Avec la victoire de Boris Johnson, tout reste à jouer pour l'économie britannique

La victoire écrasante de Boris Johnson aux élections législatives britanniques devrait permettre de réaliser le Brexit d’ici fin janvier, et apporter un bol d’air à la cinquième économie mondiale.

Par

AFP

Même si le chef du gouvernement conservateur parvient rapidement à réaliser sa promesse phare, le Royaume-Uni n’est pas près de voir la fin des incertitudes, car vont s’ouvrir pour des mois, voire des années, de périlleuses négociations commerciales avec l’UE.

Sortie du brouillard

A court terme, les investisseurs étaient ravis : la Bourse était à la fête, l’indice FTSE 100 des principales valeurs prenant 1,43 % et l’indice élargi FTSE 250, plus représentatif de l’économie britannique, flambait de 4,2 %, des records historiques.

La livre, baromètre des marchés sur le Brexit, s’est envolée dans la nuit au-delà de 1,35 dollar, au plus haut depuis 18 mois. Face à l’euro, la devise britannique a brièvement retrouvé son niveau de juillet 2016, peu après le référendum sur la sortie de l’Union européenne.

Cela “va permettre à l’économie de respirer, comme elle en avait tant besoin”, a commenté Samuel Tombs, économiste chez Pantheon Macroeconomics, résumant le sentiment des marchés. Même si un grand nombre de chefs d’entreprise ont voté contre une sortie de l’UE, la plupart d’entre eux demandaient en effet depuis des mois de mettre fin au brouillard politico-économique qui plombait la croissance, aujourd’hui au point mort.

Carolyn Fairbairn, directrice générale du CBI, la principale organisation patronale britannique, a d’ailleurs immédiatement appelé sur Twitter Boris Johnson à utiliser son solide mandat pour rebâtir la confiance et mettre fin à un cycle d’incertitude” sur le Brexit. “Les milieux d’affaires ont besoin d’actions décisives et rapides pour éviter une sortie désordonnée de l’Union européenne et pour faire tomber les barrières qui entravent l’investissement et la croissance au Royaume-Uni”, ont renchéri les Chambres de commerce britanniques.

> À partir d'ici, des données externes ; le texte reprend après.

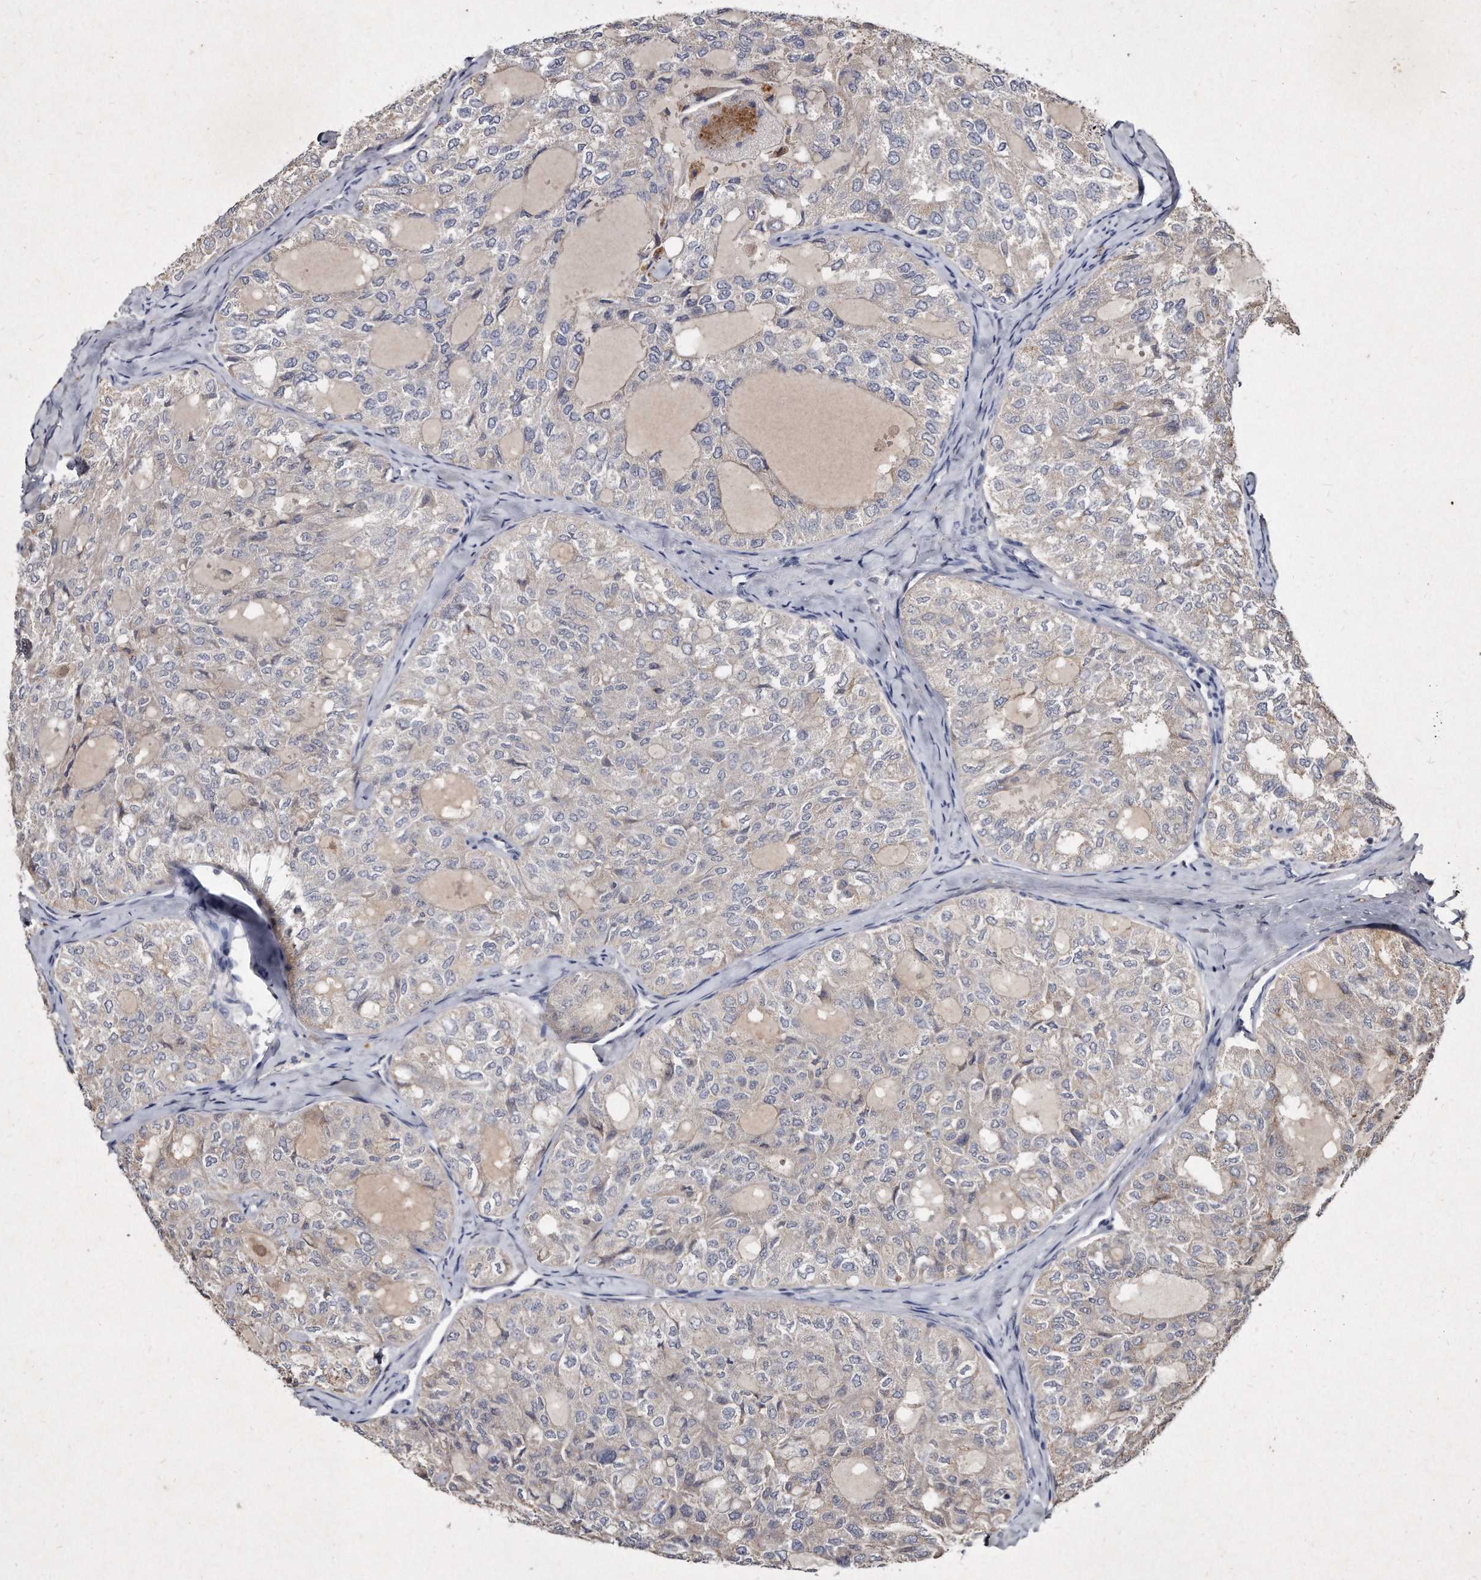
{"staining": {"intensity": "negative", "quantity": "none", "location": "none"}, "tissue": "thyroid cancer", "cell_type": "Tumor cells", "image_type": "cancer", "snomed": [{"axis": "morphology", "description": "Follicular adenoma carcinoma, NOS"}, {"axis": "topography", "description": "Thyroid gland"}], "caption": "Tumor cells are negative for protein expression in human thyroid cancer. (Brightfield microscopy of DAB immunohistochemistry (IHC) at high magnification).", "gene": "KLHDC3", "patient": {"sex": "male", "age": 75}}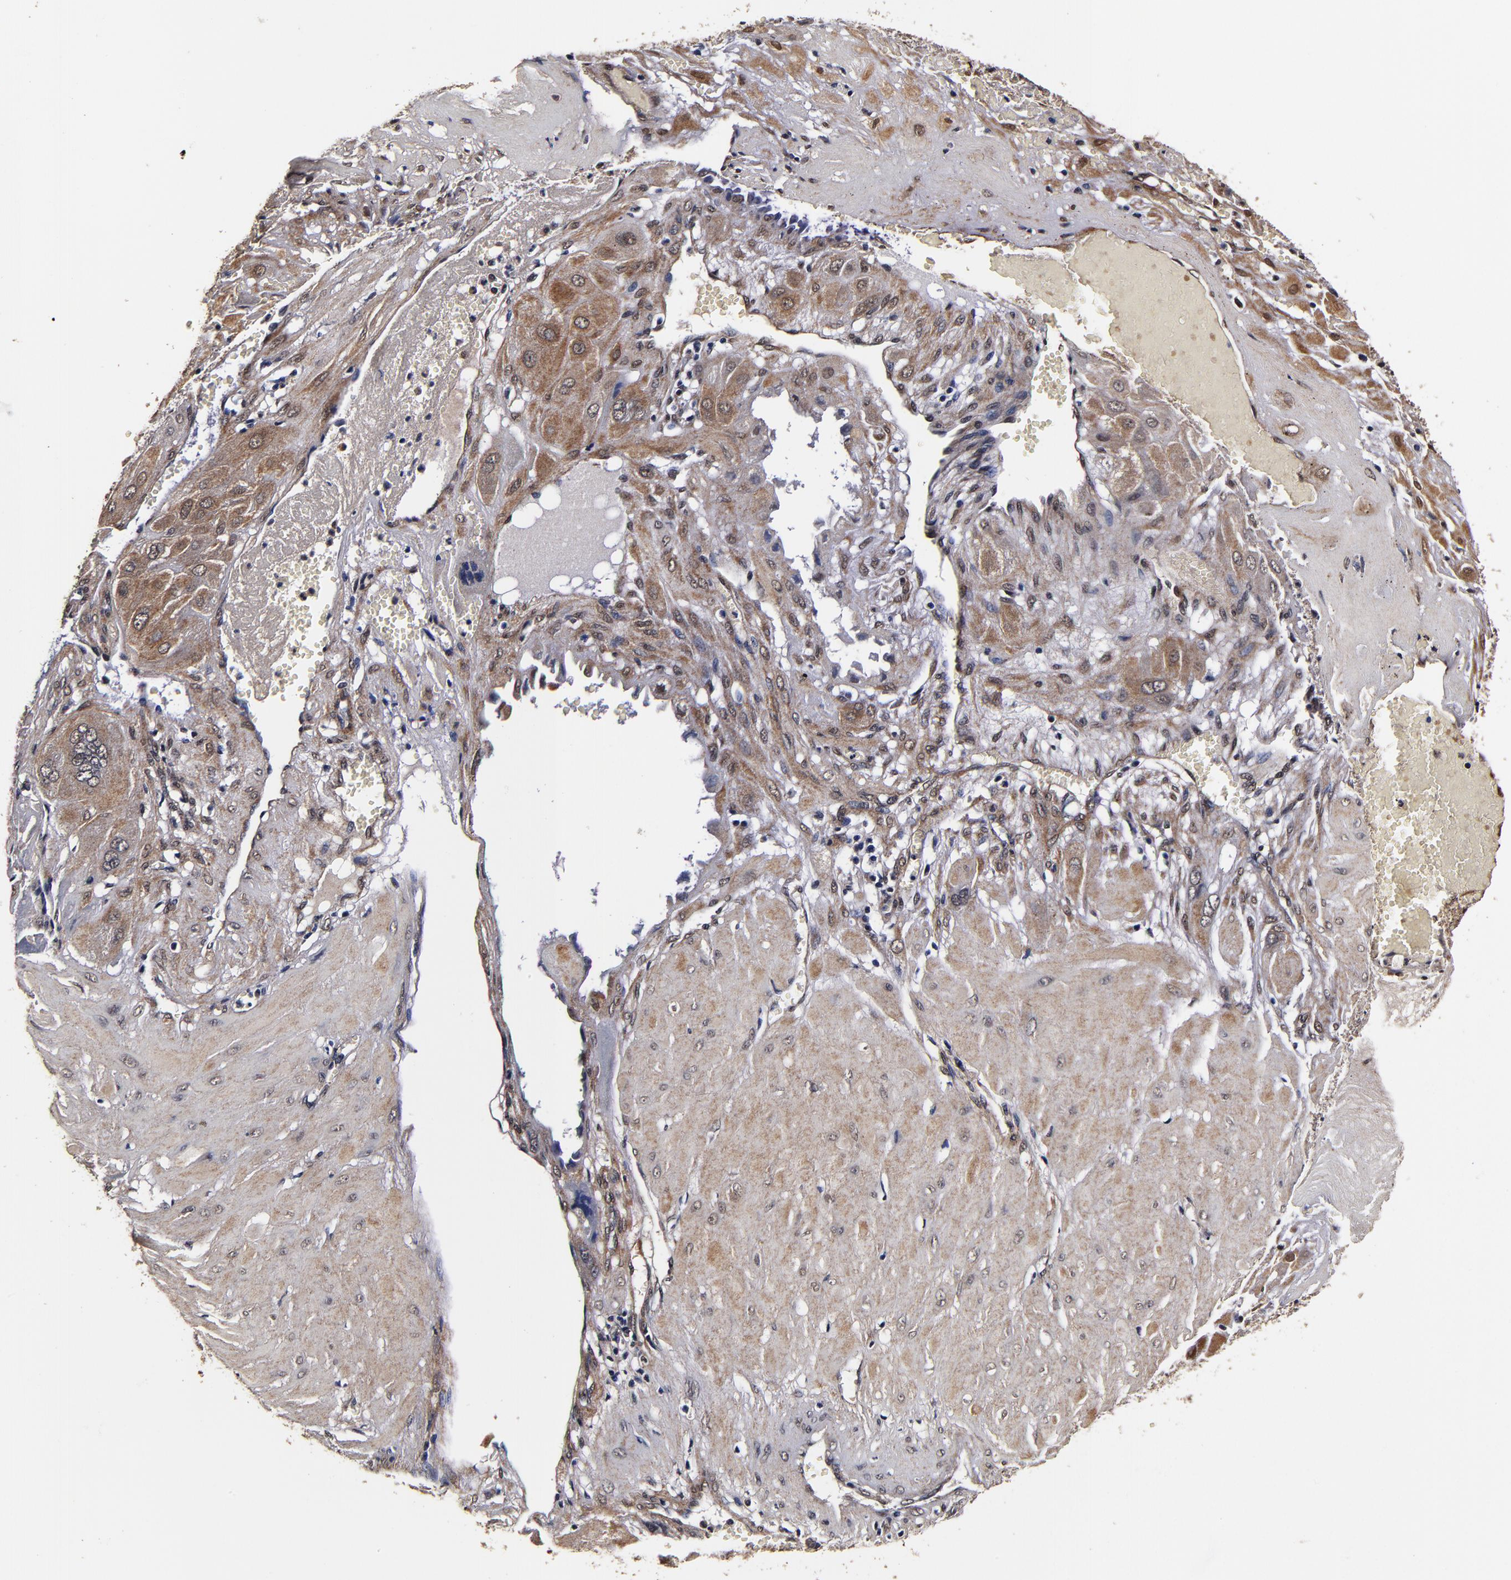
{"staining": {"intensity": "strong", "quantity": ">75%", "location": "cytoplasmic/membranous"}, "tissue": "cervical cancer", "cell_type": "Tumor cells", "image_type": "cancer", "snomed": [{"axis": "morphology", "description": "Squamous cell carcinoma, NOS"}, {"axis": "topography", "description": "Cervix"}], "caption": "DAB (3,3'-diaminobenzidine) immunohistochemical staining of squamous cell carcinoma (cervical) exhibits strong cytoplasmic/membranous protein staining in about >75% of tumor cells.", "gene": "MMP15", "patient": {"sex": "female", "age": 34}}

Une “révolution des infrastructures”

Au-delà du Brexit, le nouveau gouvernement devrait ainsi marquer “la fin d’une décennie d’austérité, et l’économie devrait bientôt bénéficier d’un stimulus budgétaire de taille”, remarque Ruth Gregory, de Capital Economics. Les conservateurs ont promis d’injecter des centaines de millions de livres dans les hôpitaux et les transports notamment, promettant une “révolution des infrastructures”, au risque de provoquer un bond de la dette et des déficits.

En ce qui concerne l’engagement du Royaume-Uni à atteindre la neutralité carbone en 2050, les conservateurs se montrent en revanche beaucoup plus timides que les travaillistes, qui avaient promis un “Green deal” et des investissements se chiffrant en centaines de milliards de livres dans la transition énergétique.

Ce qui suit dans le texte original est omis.